O tempo tornou-se relativo e tenta ocupá-lo para não o sentir presente. O início do seu quadro demencial baralha-lhe o fuso horário e agudiza este marasmo. Faz por se distrair e ajuda nas lides domésticas, sempre com a televisão ligada como barulho de fundo, como se de uma banda sonora de um filme do Manoel de Oliveira se tratasse.
- "Posso chamar-lhe professor? Sabe que eu tenho alguma dificuldade em chamar-lhe Presidente..."
O Senhor Lemos focou, de imediato, a sua atenção no pequeno ecrã, por achar descabido uma apresentadora de televisão expor os seus fetiches num programa da manhã. A esposa tentou alertá-lo que era a Cristina Ferreira ao telefone com o Presidente da República. Riu-se. Da suposta mentira e do sentido de humor da esposa, logo pela manhã.
- "Muitas felicidades! Que corra à medida daquilo que sonhou".

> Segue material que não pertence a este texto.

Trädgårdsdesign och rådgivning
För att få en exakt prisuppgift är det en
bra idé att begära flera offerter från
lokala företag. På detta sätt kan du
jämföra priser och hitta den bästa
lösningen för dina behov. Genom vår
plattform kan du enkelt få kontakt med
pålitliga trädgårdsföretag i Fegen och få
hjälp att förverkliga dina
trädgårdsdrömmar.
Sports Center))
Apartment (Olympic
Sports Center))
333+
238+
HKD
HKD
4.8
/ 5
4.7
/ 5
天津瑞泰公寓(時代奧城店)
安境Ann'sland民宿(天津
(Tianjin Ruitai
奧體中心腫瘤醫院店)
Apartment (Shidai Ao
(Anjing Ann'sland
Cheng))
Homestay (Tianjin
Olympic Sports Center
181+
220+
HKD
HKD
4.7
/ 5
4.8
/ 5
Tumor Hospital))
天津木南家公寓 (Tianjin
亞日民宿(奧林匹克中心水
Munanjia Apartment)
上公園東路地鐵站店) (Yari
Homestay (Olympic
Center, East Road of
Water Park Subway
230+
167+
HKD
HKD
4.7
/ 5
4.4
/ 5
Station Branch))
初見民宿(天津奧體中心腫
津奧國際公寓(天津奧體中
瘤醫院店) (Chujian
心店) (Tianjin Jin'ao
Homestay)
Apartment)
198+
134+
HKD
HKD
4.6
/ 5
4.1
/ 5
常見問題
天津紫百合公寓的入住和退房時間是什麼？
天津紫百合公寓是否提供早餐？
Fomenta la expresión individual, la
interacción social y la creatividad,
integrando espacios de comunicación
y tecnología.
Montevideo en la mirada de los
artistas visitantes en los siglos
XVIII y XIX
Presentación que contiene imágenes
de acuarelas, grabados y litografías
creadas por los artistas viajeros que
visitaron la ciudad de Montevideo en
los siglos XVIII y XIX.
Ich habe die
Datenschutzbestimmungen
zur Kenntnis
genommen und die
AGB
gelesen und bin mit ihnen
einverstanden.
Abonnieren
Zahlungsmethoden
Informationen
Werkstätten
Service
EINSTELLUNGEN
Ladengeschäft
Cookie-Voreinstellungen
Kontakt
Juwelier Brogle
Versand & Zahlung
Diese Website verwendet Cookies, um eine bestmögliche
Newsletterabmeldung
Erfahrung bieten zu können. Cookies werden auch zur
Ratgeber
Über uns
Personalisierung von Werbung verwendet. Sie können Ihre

Ouviu em silêncio, enquanto se mentalizava de que era o Chefe de Estado a falar. O seu espanto obrigava-o a refutar as palavras do Presidente. Em boa verdade, a medida daquilo que sonhamos é tão relativa como o passar do tempo do Senhor Lemos. Aliás, até se diz que a medida não interessa. Pode ser um sonho pequenino, desde que seja trabalhador. "E nesta idade muito menos", diz ele. É a diferença entre urinar mais perto ou mais longe da sanita.
Mudou de canal e viu a notícia de que a Luciana Abreu estava separada. Se, por um lado, se mostrou receoso pelas filhas, na Páscoa, poderem ter mais padrastos do que amêndoas, por outro estava contente porque só lhe falta um filho para inaugurar uma equipa de futsal na Brandoa. Isto se for o sonho dela (claro!) e tudo correr à medida daquilo que sonhou.

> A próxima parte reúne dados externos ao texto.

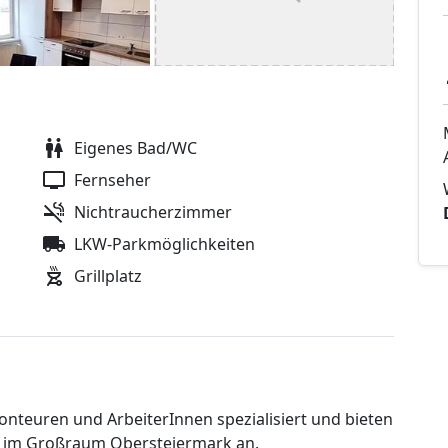
Eigenes Bad/WC
Fernseher
Nichtraucherzimmer
LKW-Parkmöglichkeiten
Grillplatz
nteuren und ArbeiterInnen spezialisiert und bieten
n im Großraum Obersteiermark an.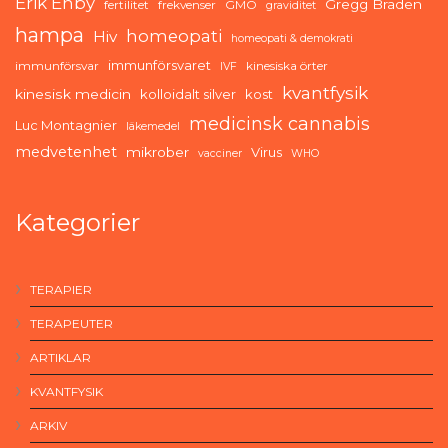
Erik Enby
Gregg Braden
fertilitet
frekvenser
GMO
graviditet
hampa
homeopati
Hiv
homeopati & demokrati
immunförsvaret
immunförsvar
kinesiska örter
IVF
kvantfysik
kinesisk medicin
kolloidalt silver
kost
medicinsk cannabis
Luc Montagnier
läkemedel
medvetenhet
mikrober
Virus
vacciner
WHO
Kategorier
TERAPIER
TERAPEUTER
ARTIKLAR
KVANTFYSIK
ARKIV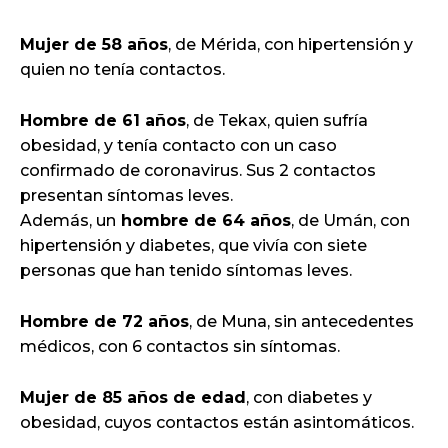
Mujer de 58 años
, de Mérida, con hipertensión y
quien no tenía contactos.
Hombre de 61 años
, de Tekax, quien sufría
obesidad, y tenía contacto con un caso
confirmado de coronavirus. Sus 2 contactos
presentan síntomas leves.
Además, un
hombre de 64 años
, de Umán, con
hipertensión y diabetes, que vivía con siete
personas que han tenido síntomas leves.
Hombre de 72 años
, de Muna, sin antecedentes
médicos, con 6 contactos sin síntomas.
Mujer de 85 años de edad
, con diabetes y
obesidad, cuyos contactos están asintomáticos.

Tornou a mudar de canal. Ouviu a notícia de que um médico do INEM disse que estava indisposto e não terá, por isso, transportado um doente, havendo uma denúncia de que estaria numa tourada. Desabafou com a esposa que um médico dar uma desculpa de que está doente é equivalente a um professor não ir trabalhar e levar uma justificação na caderneta do aluno, assinada pelo encarregado de educação.
Há quem desconfie que o Dr. António Peças seja descendente de António Passas e há rumores de que não quer ter filhos para acabar com esta brincadeira. O Senhor Lemos, no auge do seu declínio cognitivo, espera que, nesta situação, Marcelo Rebelo de Sousa ligue ao touro, desejando que o futuro da tauromaquia corra à medida daquilo que o animal sonhou.
Desligou a televisão com a certeza de que não quer que o Chefe de Estado lhe ligue. Não quer essas banalidades porque se sente especial e, esses, devem ser tratados de forma diferenciadora, não recebendo chamadas do mais alto magistrado da Nação.
O Senhor Lemos acha que está mesmo tudo louco. Já ele, vai mantendo a sanidade com a sua demência. Acreditem que, num mundo assim, está tudo a correr à medida daquilo que sonhou.